Protestant students who love Humanae Vitae


#1

My wife is teaching a brief (six-week) online intro to church history for a master’s program in youth ministry run by a Methodist college. It’s a small class, with six or seven students, all Protestants and several of them quite anti-Catholic. As part of her coverage of modern Christianity, she had them read a portion of Humanae Vitae and got an extremely positive response. Each week she asks them to name one figure from that particular part of church history whom they particularly admire (the week they did the Reformation I think everyone named Luther!), and this week two of the students (i.e., a third of the class!) named Paul VI, solely because of *Humanae Vitae. *They thought that the message of the encyclical about the purpose of sexuality was badly needed by Protestant young people.

I just thought I’d share this as good news on the ecumenical front!

Edwin


#2

Humanae Vitae is one of the documents I wish all Protestants to take a look at since it deals issues with human sexuality.


#3

Thanks for posting that, Edwin.

That brings up a question: What is the history of birth control teaching in the Anglican Communion?

I read somewhere that all Protestant churches were opposed to birth control on moral grounds until sometime in the 1920s following some event within the Anglican Communion, after which Protestants all went over to a permissive standard on birth control.


#4

Yes, because Protestants are lecherous low-lifes who can’t keep their pants on.


#5

My immediate first thought, upon seeing this, was, “What about Ted ‘Where are my pants’ Kennedy?”

My immediate second thought was, “Ah, but by all accounts he’s a CINO (i.e. Catholic In Name Only)!”


#6

No, but Protestants are deeply confused about sexuality and the recent teaching of the Catholic Church offers helpful guidance (at the very least).

Just for starters, the redefinition of virginity as “waiting for marriage” has had devastating effects among evangelical Protestants. I think it’s one of the main reasons that evangelicals have such bad statistics when it comes to divorce.

Edwin


#7

I was just sticking it a bit in Manny’s eye.

On the other hand, so much of what the Bible takes for granted in regards to a moral compass is lost that documents like HV can be very useful.


#8

I had a roommate in college what was a very, very devout evangelical. In regards to pre-marital chastity, he was in line with what Catholics believe. But, he had this idea that basically anything goes once you’re married. I think this is the fundamental thing missing–the concept of a chaste marriage (chastity and celibacy are not the same thing). I was not well-versed in the faith at that point and didn’t really know how to explain our belief in the immorality of contraception as well as other acts within marriage that basically amount to sodomy.


#9

Bravo to your wife for using Humanae Vitae. I think this is writing that everyone should read since the pope was not writing it just to theologians.

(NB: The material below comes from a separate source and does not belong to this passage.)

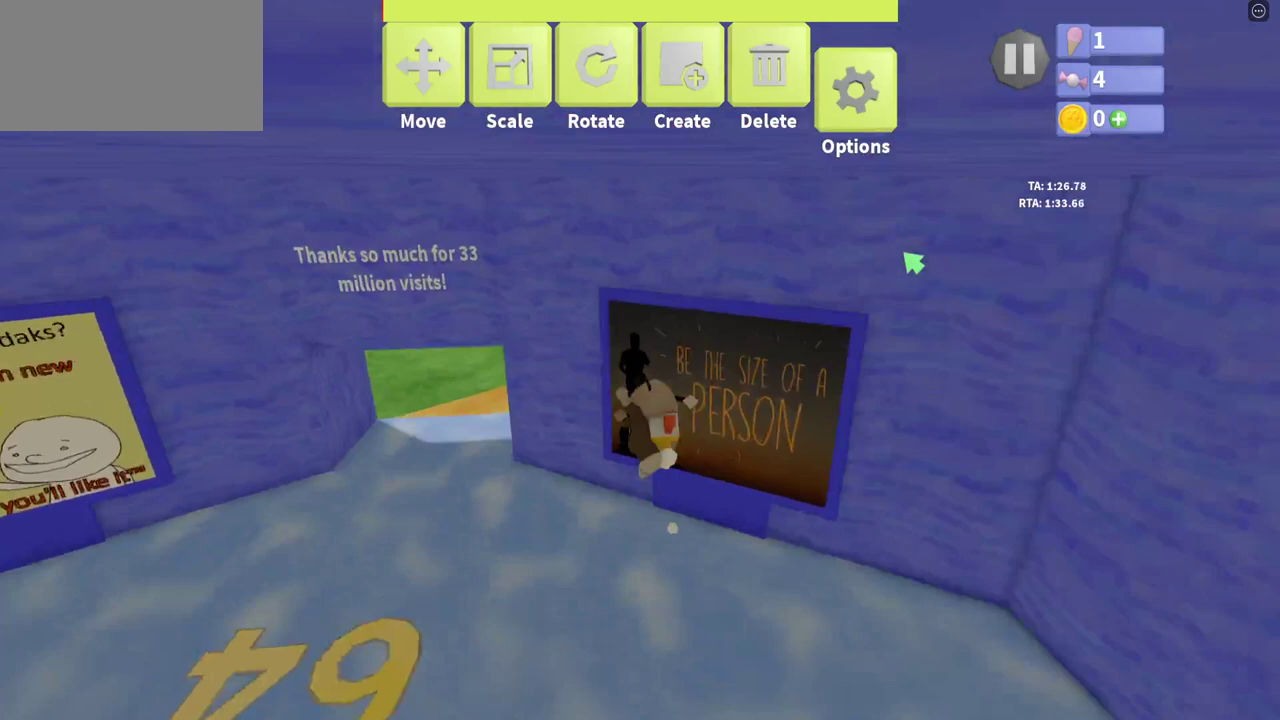
{"keys": ["d"], "events": [[433, "d", "down"], [500, "s", "up"]]}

He was writing it to the world and it is a very easy read. amazing how the things he said would happen have happened.


#10

Hello,…

In many ways, it would seem that Pope Paul VI equiped everyone who believes in chastity with the intellectual reasoning behind it and the consequences if it wasn’t followed,…ie, today’s secular contraceptive thought.

OptimusPrimefan


#11

HV was an amazing and prophetic document. But it only did half the job, which I think is part of why so many catholics rejected it. It does a masterful job of showing how contraception violates the procreative nature of human sexuality. Unfortunately, it doesn’t do nearly as good a job of demonstrating how it ALSO is a violence against the UNITIVE nature of sex. Not that anything in it is wrong in the document, just absent. (Infallibility is only a negative protection, you know). Fortunately, God is merciful and sent us JPII and the Theology of the Body. Unfortunately, you need an undergrad degree in theology to understand the original! Perhaps your wife should have them look into that as well. In the opinion of many, TOB is the crucial Part II to the explanation given in HV.

I have met evangelicals who embraced HV and am impressed. I have also met evangelicals like those you might find if you google “themarriagebed” and am downright alarmed.


#12

The students may also be interested in a recent addition to the “And more…” section of our Home Page. It’s titled “Not just for Catholics.” Also, see “Understanding Humanae Vitae” in the same section.

John F. Kippley
Author, “Sex and the Marriage Covenant: A Basis for Morality” (Ignatius, 2005) endorsed by Scott Hahn
Co-author, “Natural Family Planning: The Question-Answer Book” an e-book available at
www.NFPandmore.org


#13

cool


#14

Thanks Humanae Vitae. I had to take a lok at Humanae Vitae - I have no clue what it is.


#15

:mad: Hnnf! I wish more *Catholics *would read it so there wouldn’t be so much dissent and laxity in the Church!

They always call Humanae Vitae the encyclical every objects to, but no one has read.:ehh:


#16

:mad: Hnnf! I wish more *Catholics *would read it so there wouldn’t be so much dissent and laxity in the Church!

They always call Humanae Vitae the encyclical every objects to, but no one has read.:ehh:


#17

Yup. It’s even sadder that reading HV isn’t hard or time consuming. The language is plain and anybody who legitmately graduated high school ought to be able to get through it in a few hours, tops.